§ **Study material**:
════════════════════

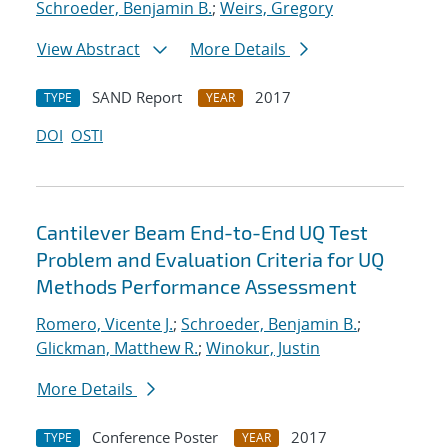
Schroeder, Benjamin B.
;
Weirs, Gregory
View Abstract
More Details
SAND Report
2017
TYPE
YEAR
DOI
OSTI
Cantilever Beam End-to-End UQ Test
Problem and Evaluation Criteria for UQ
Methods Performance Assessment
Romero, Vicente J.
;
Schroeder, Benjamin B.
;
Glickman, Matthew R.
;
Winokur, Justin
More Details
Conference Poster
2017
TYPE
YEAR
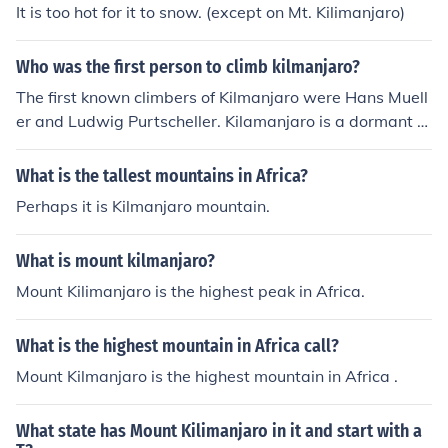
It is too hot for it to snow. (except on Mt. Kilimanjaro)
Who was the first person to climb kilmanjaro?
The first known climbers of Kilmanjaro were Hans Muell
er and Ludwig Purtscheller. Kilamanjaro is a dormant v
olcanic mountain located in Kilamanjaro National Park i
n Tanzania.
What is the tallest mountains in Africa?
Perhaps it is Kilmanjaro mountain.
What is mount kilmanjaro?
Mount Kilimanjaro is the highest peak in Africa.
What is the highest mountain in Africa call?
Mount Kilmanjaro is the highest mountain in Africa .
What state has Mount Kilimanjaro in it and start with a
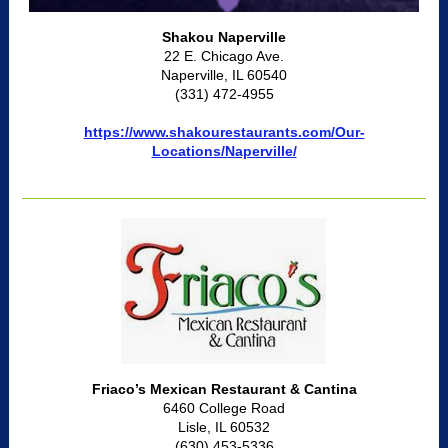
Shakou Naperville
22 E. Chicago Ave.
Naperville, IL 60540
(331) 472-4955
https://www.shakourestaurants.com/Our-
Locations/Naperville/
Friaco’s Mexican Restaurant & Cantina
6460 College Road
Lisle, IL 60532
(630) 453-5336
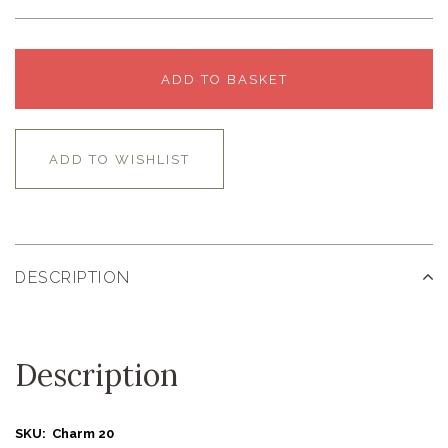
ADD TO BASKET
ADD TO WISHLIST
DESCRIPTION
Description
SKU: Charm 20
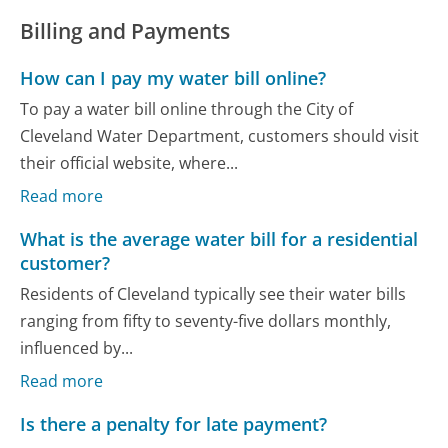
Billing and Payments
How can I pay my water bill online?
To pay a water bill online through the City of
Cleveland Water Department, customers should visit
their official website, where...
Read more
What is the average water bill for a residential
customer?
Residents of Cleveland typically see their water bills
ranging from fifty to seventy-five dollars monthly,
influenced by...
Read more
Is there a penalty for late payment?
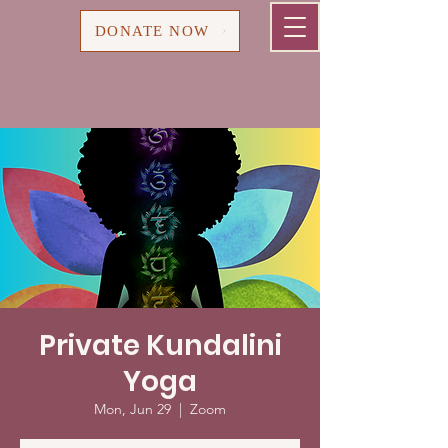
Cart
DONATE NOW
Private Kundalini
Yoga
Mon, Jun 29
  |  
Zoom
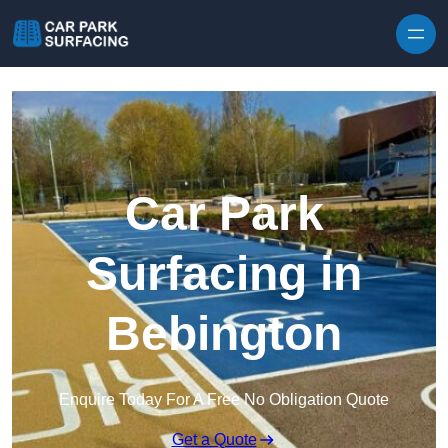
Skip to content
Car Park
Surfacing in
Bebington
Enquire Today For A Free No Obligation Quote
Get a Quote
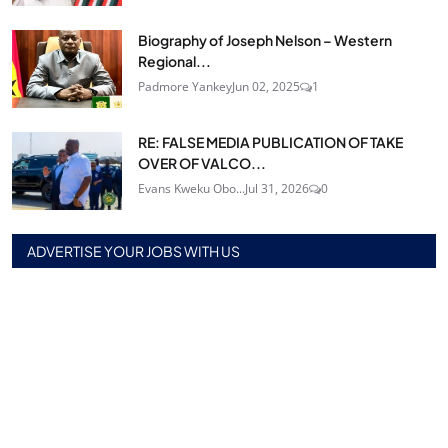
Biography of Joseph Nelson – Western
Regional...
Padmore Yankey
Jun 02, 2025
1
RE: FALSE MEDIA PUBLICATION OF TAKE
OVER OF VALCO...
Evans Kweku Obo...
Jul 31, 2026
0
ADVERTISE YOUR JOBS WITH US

════════════════════

§ **Goal of the exercise**:
Return the lines above that include the string "online".

§ **Problem solution**:
How can I pay my water bill online?
To pay a water bill online through the City of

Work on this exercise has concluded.